ForeverLearning has asked for the wisdom of the Perl Monks concerning the following question:

I'm looking for a quick way to change the date format within an XML file from UTC (e.g. Fri, 18 Mar 2016 03:41:43 GMT) to an XPATH compliant format so that I can use XPATH date queries.

All the dates I need to change are nicely contained within <Last-Modified></Last-Modified> tags.

I have tried this... perl -pe 's/<Last-Modified>(.*)<\/Last-Modified>/`date -d \"$1\" \"+%s\"`/ge&&s/\n//' mydoc.xml

But despite the presence of the global flag, it only seems to change the first and not all instances within the doc ?

What am I missing ? ;-(

p.s. yes, I know epoch is not xpath but that was just for my test purposes

Replies are listed 'Best First'.
Re: Global matching not working as expected
by Corion (Patriarch) on Mar 19, 2016 at 09:35 UTC

    Depending on how line-oriented your XML is, that regular expression might find none, one or all matches.

    See perlre on "greedy" - .* will match as much as possible, including an intervening </Last-Modified> tag if possible.

    There are two approaches to fixing this. The easy approach is to read the whole file into memory and do the replacement directly:

    perl -0777 -le 's!<Last-Modified>(.*?)</Last-Modified>!<Last-Modified> +`date ...`</Last-Modified>!ge' mydoc.xml

    The saner way is to use one of the XML parsing modules, for example XML::Twig.

    Also, I would look at Time::Piece or Time::Local for doing the time conversion instead of shelling out to the date program for every replacement.

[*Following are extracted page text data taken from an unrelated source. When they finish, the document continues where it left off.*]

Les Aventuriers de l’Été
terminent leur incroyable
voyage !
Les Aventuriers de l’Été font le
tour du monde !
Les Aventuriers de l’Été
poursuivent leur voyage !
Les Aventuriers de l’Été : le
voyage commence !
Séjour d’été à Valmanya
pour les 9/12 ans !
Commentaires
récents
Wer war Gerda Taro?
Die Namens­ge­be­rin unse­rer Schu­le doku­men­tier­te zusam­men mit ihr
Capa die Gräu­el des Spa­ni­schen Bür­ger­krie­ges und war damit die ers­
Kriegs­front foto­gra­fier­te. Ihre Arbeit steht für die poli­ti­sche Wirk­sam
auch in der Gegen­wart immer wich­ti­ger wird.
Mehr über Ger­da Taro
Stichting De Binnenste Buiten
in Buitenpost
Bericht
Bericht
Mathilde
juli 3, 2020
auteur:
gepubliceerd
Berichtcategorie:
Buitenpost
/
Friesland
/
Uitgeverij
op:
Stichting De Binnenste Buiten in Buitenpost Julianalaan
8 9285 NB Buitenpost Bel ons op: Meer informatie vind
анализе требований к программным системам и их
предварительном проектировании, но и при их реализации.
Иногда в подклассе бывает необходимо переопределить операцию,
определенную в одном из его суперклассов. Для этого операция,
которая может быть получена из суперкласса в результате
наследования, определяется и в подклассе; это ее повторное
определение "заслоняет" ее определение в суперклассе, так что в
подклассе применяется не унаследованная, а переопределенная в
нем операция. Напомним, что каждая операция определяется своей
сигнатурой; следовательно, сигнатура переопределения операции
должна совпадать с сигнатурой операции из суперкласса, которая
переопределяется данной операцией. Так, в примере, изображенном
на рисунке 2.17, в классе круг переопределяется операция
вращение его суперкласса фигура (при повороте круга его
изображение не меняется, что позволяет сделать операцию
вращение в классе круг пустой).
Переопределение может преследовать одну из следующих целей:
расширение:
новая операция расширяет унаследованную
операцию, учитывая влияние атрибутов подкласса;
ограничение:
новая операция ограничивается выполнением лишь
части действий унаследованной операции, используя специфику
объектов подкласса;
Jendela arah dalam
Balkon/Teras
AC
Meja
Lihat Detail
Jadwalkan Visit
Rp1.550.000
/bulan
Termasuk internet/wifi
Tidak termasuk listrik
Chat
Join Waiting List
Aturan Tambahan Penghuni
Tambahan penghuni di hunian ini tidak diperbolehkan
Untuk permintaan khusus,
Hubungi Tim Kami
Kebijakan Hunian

      Even corion's regex will fail if there is a newline anywhere between the tags. This can easily be fixed with the /s modifier, but are there are probably more special cases yet to be found. Use a proven module.
      Bill
      Yes, you're right. I decided to go the saner route and use XML::Twig & Time::Piece. ;-)
Re: Global matching not working as expected
by afoken (Chancellor) on Mar 19, 2016 at 10:56 UTC
    perl -pe 's/<Last-Modified>(.*)<\/Last-Modified>/`date -d \"$1\" \"+%s\"`/ge&&s/\n//' mydoc.xml

    Let's hope that mydoc.xml never contains something like this:

    <Last-Modified>hehe"; rm -rf / ; true "</Last-Modified>

    NEVER pass unverified user input to a shell (i.e. ``, qx(), system $string, exec $string), and NEVER without quoting problematic characters. And don't hope that all shells have the same quoting rules. They differ even for the common unix shells (see e.g. http://www.in-ulm.de/~mascheck/various/), and it gets very much worse as soon as you leave unix. CMD.EXE and especially COMMAND.COM just cause mental illness. If you want to stay sane, try to avoid the shell. Stay with perl modules, or at least use the list forms of system and exec. perlipc has some examples for safely replacing `` and qx().

    Alexander

    --
    Today I will gladly share my knowledge and experience, for there are no sweeter words than "I told you so". ;-)